Intervention de François Pillet

Commission des lois constitutionnelles, de législation, du suffrage universel, du Règlement et d'administration générale — Réunion du 20 juin 2018 à 8h35
Proposition de directive du parlement européen et du conseil com 2018 218 sur la protection des personnes dénonçant les infractions au droit de l'union e13046 — Communication et présentation d'une proposition de résolution

Photo de François PilletFrançois Pillet, rapporteur :

Le travail législatif effectué en France lors de l'examen de la loi « Sapin 2 » a instauré un régime très efficace et équilibré de protection des lanceurs d'alerte.

L'article 6 de cette loi prévoit une définition totalement acceptée du lanceur d'alerte : « Un lanceur d'alerte est une personne physique qui révèle ou signale, de manière désintéressée et de bonne foi, un crime ou un délit, une violation grave et manifeste d'un engagement international régulièrement ratifié ou approuvé par la France, d'un acte unilatéral d'une organisation internationale pris sur le fondement d'un tel engagement, de la loi ou du règlement, ou une menace ou un préjudice graves pour l'intérêt général, dont elle a eu personnellement connaissance. » Cette définition est claire, large et néanmoins encadrée.

L'article 6 ajoute une réserve : l'alerte ne peut porter sur des informations couvertes par les trois secrets que sont le secret de la défense nationale, le secret médical et le secret des relations entre un avocat et son client.

Une immunité pénale est prévue au profit du lanceur d'alerte, à condition de signaler la procédure qui s'impose à lui. En premier lieu, le signalement doit être porté à la connaissance du supérieur hiérarchique, direct ou indirect, ou d'un référent interne ; en deuxième lieu, en l'absence de diligence de la personne destinataire de l'alerte interne, le lanceur d'alerte peut s'adresser aux autorités administratives ou judiciaires ; en troisième lieu, si le système précédent ne fonctionne pas et que les autorités n'ont pas traité l'alerte dans un délai de trois mois, le lanceur d'alerte peut divulguer l'information au public. Surtout, l'alerte interne peut être omise en cas de danger grave et imminent ou en présence d'un risque de dommages irréversibles. Le Défenseur des droits s'est vu confier une mission d'orientation des lanceurs d'alerte. La loi « Sapin 2 » prohibe toute mesure de représailles à l'encontre d'un lanceur d'alerte dans le cadre professionnel.
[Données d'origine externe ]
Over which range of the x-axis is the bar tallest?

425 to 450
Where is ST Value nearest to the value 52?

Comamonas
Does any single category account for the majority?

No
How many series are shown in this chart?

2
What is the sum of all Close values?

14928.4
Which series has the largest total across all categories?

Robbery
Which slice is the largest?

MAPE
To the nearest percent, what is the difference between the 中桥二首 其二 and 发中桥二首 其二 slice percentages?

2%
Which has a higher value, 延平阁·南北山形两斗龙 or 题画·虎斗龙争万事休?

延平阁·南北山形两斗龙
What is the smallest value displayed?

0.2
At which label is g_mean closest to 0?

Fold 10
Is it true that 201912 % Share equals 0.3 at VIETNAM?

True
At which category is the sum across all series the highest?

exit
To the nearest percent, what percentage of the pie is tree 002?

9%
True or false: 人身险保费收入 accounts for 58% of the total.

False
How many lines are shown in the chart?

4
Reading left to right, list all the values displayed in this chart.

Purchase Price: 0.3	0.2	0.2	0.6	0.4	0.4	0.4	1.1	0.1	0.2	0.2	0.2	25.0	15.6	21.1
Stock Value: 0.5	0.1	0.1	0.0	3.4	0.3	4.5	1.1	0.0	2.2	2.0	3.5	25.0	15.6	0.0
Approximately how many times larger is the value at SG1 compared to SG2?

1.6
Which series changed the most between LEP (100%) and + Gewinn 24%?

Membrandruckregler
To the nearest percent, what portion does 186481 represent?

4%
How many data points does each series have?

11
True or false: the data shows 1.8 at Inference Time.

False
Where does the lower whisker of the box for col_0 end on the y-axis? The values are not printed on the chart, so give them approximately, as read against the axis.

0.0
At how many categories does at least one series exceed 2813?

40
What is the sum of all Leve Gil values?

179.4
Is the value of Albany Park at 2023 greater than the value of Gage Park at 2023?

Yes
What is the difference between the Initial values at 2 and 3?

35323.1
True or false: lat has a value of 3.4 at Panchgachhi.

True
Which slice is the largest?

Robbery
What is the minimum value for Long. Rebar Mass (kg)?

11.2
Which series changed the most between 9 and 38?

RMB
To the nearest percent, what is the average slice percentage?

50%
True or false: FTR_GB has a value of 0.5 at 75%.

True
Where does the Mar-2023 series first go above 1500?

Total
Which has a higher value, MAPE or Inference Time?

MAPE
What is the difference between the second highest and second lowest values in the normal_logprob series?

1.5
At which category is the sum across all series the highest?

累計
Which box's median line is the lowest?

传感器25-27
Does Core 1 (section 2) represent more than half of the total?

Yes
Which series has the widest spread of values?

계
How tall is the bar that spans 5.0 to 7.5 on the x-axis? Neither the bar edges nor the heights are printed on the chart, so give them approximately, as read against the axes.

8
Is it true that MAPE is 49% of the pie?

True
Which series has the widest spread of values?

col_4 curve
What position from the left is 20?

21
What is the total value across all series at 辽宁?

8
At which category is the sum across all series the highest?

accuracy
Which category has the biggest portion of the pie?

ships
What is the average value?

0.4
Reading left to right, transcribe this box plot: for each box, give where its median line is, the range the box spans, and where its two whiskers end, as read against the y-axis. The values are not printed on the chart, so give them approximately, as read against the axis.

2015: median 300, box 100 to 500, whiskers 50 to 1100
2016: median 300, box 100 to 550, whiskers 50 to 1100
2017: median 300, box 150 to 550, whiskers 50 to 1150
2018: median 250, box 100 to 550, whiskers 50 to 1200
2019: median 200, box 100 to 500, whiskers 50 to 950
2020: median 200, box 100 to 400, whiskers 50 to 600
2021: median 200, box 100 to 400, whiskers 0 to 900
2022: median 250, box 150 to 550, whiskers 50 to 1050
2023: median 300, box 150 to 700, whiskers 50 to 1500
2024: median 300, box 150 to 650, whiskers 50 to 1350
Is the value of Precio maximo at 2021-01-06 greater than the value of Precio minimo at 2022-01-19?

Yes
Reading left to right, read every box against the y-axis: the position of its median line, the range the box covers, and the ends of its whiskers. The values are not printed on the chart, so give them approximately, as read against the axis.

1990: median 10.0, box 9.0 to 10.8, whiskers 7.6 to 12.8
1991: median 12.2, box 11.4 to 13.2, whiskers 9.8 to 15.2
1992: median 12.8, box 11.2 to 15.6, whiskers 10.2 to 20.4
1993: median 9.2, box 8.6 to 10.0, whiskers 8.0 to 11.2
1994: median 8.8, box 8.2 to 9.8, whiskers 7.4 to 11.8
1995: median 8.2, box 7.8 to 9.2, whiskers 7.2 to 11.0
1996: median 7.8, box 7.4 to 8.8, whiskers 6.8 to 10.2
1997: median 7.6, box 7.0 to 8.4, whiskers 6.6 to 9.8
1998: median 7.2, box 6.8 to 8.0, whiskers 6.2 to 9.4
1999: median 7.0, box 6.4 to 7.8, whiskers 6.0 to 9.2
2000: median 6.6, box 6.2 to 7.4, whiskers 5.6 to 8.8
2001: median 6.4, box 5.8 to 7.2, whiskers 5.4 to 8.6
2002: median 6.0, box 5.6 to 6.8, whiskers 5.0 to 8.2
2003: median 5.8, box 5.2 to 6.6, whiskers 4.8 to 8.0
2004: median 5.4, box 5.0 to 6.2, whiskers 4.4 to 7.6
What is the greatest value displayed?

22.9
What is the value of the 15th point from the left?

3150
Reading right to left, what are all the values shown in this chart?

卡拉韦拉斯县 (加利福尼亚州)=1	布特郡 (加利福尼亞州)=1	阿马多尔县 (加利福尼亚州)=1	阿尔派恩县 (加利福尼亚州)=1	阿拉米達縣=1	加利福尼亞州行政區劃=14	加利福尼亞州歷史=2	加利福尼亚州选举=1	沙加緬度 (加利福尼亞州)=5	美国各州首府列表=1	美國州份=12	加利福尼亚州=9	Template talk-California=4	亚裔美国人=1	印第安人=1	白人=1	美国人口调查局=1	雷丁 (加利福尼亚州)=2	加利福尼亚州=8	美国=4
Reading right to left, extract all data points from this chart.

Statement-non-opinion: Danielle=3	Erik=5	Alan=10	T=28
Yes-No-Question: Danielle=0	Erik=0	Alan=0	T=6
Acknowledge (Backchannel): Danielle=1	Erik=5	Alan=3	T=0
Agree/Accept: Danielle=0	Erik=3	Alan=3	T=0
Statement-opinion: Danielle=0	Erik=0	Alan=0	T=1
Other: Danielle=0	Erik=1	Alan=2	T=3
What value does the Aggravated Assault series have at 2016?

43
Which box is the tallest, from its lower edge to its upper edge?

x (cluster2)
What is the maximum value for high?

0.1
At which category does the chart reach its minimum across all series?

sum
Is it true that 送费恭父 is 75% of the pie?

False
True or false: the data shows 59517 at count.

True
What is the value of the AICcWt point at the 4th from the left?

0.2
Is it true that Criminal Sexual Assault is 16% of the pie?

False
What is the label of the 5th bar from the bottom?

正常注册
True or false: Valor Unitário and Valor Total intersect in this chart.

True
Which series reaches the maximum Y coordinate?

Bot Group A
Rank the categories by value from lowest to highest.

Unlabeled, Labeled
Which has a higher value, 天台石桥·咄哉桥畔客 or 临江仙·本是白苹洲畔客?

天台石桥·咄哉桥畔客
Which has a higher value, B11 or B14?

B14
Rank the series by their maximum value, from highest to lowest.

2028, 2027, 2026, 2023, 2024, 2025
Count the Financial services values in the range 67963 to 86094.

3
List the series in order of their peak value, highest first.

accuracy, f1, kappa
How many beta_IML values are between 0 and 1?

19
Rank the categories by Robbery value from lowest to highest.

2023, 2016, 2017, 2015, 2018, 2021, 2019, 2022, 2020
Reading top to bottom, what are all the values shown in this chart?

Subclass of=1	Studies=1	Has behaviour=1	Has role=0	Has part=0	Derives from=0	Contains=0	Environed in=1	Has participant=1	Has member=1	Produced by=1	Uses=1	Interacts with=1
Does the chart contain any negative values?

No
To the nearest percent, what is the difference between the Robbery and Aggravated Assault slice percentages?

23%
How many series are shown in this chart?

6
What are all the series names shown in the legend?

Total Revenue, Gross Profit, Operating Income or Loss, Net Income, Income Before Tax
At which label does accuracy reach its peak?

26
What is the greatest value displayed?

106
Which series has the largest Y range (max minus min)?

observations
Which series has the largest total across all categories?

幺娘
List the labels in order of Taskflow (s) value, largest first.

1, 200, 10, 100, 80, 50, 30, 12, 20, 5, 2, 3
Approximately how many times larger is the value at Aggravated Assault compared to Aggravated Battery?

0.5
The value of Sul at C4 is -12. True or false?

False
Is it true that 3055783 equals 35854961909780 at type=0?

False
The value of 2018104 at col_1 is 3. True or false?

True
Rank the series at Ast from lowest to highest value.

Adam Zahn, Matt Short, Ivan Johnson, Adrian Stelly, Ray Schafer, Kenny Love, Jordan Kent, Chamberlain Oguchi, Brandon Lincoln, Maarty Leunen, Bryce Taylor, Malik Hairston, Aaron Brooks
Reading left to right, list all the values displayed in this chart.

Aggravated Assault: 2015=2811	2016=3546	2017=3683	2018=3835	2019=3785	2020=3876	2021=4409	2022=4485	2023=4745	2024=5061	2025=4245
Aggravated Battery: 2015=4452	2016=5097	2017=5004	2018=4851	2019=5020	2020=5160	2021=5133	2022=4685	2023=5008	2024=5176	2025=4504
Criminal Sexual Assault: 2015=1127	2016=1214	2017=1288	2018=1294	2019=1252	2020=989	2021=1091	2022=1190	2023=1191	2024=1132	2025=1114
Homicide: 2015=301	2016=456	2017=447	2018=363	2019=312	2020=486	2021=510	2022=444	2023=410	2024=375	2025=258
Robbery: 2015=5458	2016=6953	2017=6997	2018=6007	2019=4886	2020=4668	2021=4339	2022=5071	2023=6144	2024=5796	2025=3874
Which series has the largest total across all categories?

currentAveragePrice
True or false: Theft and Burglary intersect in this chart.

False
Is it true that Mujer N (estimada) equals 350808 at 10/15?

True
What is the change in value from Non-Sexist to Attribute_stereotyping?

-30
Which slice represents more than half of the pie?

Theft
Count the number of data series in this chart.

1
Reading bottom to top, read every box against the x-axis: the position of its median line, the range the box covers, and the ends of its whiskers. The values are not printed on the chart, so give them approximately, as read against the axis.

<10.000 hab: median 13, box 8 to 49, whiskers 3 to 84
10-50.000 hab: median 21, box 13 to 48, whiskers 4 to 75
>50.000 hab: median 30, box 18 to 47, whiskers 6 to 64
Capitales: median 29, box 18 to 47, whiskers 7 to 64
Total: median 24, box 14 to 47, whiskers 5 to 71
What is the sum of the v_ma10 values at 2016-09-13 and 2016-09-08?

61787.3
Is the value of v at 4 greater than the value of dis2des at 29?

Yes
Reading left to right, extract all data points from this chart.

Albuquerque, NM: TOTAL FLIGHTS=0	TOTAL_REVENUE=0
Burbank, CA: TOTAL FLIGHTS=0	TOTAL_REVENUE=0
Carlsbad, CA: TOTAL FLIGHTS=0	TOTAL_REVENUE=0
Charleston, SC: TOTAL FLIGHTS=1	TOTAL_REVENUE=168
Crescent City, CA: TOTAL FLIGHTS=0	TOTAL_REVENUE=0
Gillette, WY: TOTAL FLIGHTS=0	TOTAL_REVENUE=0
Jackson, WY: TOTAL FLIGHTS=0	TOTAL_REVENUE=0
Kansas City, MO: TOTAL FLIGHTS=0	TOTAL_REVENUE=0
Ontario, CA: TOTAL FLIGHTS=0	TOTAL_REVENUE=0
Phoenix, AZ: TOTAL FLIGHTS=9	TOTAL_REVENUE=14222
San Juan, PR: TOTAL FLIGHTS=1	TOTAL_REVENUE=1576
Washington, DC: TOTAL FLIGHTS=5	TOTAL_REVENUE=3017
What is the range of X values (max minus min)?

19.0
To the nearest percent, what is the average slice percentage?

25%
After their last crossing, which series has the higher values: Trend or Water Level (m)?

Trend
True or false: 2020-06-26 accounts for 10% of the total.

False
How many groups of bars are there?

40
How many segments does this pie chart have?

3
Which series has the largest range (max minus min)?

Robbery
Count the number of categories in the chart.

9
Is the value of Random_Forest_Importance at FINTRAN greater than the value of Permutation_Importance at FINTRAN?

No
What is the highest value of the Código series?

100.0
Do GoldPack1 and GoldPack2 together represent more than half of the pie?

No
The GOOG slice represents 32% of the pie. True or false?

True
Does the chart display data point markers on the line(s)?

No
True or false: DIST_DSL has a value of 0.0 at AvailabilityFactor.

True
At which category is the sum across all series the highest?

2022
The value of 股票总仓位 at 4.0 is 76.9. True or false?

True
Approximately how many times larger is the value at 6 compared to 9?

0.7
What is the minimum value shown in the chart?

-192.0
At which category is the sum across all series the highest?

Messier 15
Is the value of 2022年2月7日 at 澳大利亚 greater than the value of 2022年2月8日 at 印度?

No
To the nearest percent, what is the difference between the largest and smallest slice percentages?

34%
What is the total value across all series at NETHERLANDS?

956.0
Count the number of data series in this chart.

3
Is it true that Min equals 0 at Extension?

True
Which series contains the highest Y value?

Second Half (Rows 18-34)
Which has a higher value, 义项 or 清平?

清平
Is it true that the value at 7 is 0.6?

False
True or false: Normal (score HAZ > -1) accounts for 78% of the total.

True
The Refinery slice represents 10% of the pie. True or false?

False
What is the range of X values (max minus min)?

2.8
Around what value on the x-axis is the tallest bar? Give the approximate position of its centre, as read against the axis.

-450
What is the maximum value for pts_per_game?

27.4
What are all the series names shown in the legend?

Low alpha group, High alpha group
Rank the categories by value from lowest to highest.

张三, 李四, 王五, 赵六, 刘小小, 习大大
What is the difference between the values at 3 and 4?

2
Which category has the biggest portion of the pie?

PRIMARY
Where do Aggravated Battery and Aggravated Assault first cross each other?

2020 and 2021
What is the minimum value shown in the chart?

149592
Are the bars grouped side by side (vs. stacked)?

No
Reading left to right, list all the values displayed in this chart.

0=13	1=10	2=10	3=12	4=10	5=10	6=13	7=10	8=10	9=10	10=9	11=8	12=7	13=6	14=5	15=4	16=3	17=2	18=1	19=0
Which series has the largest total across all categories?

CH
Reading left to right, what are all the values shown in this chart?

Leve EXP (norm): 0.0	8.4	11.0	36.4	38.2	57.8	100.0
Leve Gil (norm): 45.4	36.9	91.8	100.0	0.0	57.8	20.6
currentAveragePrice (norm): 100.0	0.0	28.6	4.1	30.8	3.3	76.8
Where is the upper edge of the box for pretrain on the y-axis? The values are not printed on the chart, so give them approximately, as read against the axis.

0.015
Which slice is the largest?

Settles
Enfin, un décret du 19 avril 2017 a précisé les procédures de recueil des signalements émis par les lanceurs d'alerte au sein des personnes morales de droit public ou de droit privé ou des administrations de l'État.

Le régime issu de la loi « Sapin 2 » a fait de la législation française un modèle très avancé, cohérent et équilibré, qui sert de référence en matière de protection des lanceurs d'alerte. Une large partie de la loi est sur ce point d'inspiration sénatoriale, rappelons-le.

Satisfaisons-nous du fait que la proposition de directive est en grande partie inspirée de l'esprit français. Elle est d'harmonisation minimale : les États membres peuvent adopter ou maintenir des dispositions plus favorables aux droits des lanceurs d'alerte. Toutefois, elle comporte certaines divergences de fond avec la législation française, qui peuvent soulever de réelles difficultés. Aussi, je vous propose que nous incitions à une reprise du schéma français de protection des lanceurs d'alerte.

La proposition de directive n'évoque pas la possibilité de réintégration dans l'emploi du lanceur d'alerte en cas de licenciement par représailles ; je vous propose de demander la réparation de cet oubli. La proposition de directive ne retient par ailleurs aucun caractère de gravité ; je vous propose de demander de l'ajouter. Je vous propose aussi de demander la suppression de la possibilité de l'anonymat du lanceur d'alerte. La législation française a toujours défendu l'alerte éthique et non la dénonciation. Je propose d'inscrire l'impossibilité de s'affranchir des trois secrets professionnels évoqués plus tôt, que la proposition de directive ne reprend pas. Enfin, je vous propose de demander de revenir sur la rédaction qui ne précise pas expressément le caractère désintéressé et de bonne foi du lanceur d'alerte.

Insistons pour que la proposition de directive aille beaucoup plus loin et reprenne tous ces points.